'PEACH' - preserving East African co-operative heritage (EAP402)

Aims and objectives

This pilot project is designed primarily to identify significant endangered co-operative materials in Tanzania and investigate the potential for relocating them to a safer environment in order to prevent their loss and deterioration and to preserve the heritage.

Co-operatives have played a central role in all East African countries in both pre- and post-colonial times, yet their history and signficance has been largely overlooked by researchers. The absence of any systematic preservation of archival materials relating to co-operatives has undoubtedly played a major role in this.

Co-operatives today are undergoing a revival across the region and are playing a great role again in economic and social life. Currently there are gaps in knowledge, as the subject is data-deficient and there is little scientific research, as accessibility to materials is patchy. However there is a growing interest in co-operatives and recognition of the need for more research. Moshi University College of Co-operative and Business Studies (MUCCoBS), for example, now has over 2,500 students and is seeking full university status. Other Co-operative Colleges exist in neighbouring countries and also have growing numbers of students and staff.

Significant material has already been lost through lack of care, or knowledge of the importance in documenting a crucial stage in the history of the region’s co-operative development. The pilot project will identify records of early co-operatives in Tanzania and those related to commodities such as tea, cotton, groundnuts, as well as credit unions. It will also undertake fieldwork to identify further materials within the field and government departments and sample documents will be digitised.

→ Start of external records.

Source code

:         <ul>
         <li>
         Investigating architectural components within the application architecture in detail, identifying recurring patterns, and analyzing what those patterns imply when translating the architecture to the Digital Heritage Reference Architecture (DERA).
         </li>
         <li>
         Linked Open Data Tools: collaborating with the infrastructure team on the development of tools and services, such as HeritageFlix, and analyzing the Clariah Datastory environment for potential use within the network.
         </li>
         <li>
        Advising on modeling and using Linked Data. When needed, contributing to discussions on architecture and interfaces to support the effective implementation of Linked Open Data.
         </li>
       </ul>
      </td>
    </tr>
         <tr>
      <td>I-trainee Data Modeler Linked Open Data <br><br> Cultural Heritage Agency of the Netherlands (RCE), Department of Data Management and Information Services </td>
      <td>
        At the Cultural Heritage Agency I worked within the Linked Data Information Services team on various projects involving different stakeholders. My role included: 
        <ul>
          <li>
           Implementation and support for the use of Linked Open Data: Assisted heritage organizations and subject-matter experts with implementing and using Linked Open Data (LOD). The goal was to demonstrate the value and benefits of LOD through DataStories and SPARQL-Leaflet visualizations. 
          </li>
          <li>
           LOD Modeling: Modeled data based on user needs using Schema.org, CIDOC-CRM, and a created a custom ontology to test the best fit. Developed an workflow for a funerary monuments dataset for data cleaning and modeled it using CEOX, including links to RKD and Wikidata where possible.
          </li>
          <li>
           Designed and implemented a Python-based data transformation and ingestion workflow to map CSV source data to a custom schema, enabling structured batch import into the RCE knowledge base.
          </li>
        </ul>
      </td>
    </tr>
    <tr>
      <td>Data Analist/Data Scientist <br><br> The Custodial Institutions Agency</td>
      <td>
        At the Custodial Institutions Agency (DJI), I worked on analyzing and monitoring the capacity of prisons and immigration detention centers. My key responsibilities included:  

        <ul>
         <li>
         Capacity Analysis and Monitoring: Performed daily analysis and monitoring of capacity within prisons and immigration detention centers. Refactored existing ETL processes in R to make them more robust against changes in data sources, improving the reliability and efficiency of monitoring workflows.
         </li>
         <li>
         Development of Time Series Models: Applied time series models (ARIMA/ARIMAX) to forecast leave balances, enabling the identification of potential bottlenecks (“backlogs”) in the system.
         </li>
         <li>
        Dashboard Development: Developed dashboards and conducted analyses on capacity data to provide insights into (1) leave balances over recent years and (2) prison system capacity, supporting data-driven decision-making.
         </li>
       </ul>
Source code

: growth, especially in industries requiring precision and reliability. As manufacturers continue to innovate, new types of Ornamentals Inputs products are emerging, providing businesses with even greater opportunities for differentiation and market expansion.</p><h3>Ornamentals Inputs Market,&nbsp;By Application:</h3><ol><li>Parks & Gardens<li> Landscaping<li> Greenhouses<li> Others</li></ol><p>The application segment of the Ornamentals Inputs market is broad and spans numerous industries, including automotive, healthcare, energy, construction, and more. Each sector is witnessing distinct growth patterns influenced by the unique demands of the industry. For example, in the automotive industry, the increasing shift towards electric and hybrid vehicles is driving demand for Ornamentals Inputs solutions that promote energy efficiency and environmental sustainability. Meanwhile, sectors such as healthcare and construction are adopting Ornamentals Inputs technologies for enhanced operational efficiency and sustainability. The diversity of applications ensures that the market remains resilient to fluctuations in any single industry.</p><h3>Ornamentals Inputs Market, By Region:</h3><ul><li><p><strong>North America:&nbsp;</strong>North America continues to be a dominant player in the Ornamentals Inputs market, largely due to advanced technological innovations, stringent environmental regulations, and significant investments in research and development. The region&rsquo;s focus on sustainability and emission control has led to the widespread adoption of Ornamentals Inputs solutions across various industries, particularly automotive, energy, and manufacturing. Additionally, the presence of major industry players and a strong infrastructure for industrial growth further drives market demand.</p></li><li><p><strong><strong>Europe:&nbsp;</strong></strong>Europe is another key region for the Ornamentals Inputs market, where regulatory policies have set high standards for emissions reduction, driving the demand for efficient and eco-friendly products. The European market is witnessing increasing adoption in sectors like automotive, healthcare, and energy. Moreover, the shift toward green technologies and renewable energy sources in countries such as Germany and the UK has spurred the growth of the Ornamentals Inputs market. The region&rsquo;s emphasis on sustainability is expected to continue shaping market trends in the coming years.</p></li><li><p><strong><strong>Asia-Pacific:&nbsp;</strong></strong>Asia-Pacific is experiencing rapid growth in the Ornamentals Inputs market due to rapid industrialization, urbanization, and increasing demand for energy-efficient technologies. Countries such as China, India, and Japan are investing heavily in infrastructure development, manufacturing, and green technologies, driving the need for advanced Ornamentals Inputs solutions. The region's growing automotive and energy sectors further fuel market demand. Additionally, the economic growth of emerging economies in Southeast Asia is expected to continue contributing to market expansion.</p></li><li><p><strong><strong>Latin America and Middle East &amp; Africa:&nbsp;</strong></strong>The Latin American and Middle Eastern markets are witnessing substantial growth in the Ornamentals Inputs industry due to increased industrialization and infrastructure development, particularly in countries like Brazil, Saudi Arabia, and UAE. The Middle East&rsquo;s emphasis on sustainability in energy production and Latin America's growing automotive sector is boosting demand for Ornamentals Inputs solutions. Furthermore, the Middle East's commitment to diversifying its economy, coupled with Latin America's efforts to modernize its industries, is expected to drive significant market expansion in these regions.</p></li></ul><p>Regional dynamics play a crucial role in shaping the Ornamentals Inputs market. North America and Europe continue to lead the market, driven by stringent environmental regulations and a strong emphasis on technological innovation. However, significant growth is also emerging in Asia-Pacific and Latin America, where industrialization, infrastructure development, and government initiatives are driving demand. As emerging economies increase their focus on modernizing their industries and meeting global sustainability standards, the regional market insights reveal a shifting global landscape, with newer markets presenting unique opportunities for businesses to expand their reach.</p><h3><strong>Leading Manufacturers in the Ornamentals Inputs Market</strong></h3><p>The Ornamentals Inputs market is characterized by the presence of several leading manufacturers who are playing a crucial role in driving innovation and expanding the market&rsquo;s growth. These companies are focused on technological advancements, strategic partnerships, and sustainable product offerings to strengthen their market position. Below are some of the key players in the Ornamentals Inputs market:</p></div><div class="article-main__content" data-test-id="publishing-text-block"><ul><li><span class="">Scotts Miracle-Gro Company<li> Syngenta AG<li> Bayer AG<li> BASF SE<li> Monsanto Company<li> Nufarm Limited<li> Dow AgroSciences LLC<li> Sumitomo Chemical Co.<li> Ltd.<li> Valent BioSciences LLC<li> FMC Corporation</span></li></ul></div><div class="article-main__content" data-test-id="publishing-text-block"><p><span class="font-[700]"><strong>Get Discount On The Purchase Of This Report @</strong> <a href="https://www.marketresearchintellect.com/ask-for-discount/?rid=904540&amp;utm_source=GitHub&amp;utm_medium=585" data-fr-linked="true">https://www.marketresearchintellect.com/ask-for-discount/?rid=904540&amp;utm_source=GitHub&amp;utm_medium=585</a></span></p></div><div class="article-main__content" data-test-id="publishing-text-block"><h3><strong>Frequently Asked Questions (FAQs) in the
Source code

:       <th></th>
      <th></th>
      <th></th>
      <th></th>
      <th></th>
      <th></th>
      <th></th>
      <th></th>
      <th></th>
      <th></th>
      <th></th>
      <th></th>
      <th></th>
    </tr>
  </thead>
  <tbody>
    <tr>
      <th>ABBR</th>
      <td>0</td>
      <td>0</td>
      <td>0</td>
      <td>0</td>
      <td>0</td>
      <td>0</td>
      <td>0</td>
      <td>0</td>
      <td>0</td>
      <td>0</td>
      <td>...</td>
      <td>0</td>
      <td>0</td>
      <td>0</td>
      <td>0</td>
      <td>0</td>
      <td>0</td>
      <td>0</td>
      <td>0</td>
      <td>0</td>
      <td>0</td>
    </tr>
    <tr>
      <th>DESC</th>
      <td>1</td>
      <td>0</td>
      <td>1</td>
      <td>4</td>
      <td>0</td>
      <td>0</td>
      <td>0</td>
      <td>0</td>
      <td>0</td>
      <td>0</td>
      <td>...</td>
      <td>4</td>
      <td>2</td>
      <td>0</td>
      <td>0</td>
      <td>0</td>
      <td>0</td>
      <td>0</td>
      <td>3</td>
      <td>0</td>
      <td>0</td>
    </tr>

This pilot project will mark a significant milestone in the collaboration between the UK and East Africa in identifying the role of the co-operative sector in East African development.


A skills audit was carried out with the management team at MUCCoBS, which helped to identify the content and approaches for the proposed stakeholder workshop and seminar. It was also useful for underpinning future training and support needs.

All field visits to co-operative organisations in the region were carried out jointly by UK College and MUCCoBS staff. In each meeting, information on the project was presented including the importance of preserving materials relating to co operative history. The representatives from all the unions visited in the field were very supportive of the project and would be willing partners in any future major digitisation project.

MUCCoBS also organised a Co-operative History Day at the College, the first of its kind. It was very successful, with 90 Farmers belonging to 34 primary coffee-marketing co-operatives from the Kilimanjaro region of Tanzania attending the event, indicating widespread interest and support for the programme.

The archives were identified all over the country and a survey was carried out in each location of the records and notes were made on their storage environment, format, and preservation needs.

Most unions kept records for recent and current activity in the offices. However, older records tended to be placed in unsuitable storage rooms in no obvious order. No system was apparent for selecting what records needed to be kept when they were no longer used in the daily running of the union. The storage rooms were often dusty, mouldy, had high temperature and relative humidity readings, and there was evidence of insects and other pests including rats and in one union, snakes. Generally the records were not protected; some were in box files, but often they were in coffee jute bags or loose.

The field visits revealed the existence of a large amount of previously unidentified sources of materials. In addition, there were many more co-operative unions, regional offices and hundreds of primary societies that remained outside the scope of this pilot study.

Further opportunities to access archival material have also been identified in the neighbouring countries of Kenya and Uganda, both with rich co-operative histories where the UKCC has already established partnerships.

MUCCoBS is planning to build an archive repository - this project has helped to identify the skills and knowledge gap in Tanzania. A seminar and a training workshop was held at MUCCOBS. This presented the survey results and provided guidelines to assist in the development of a new co-operative repository.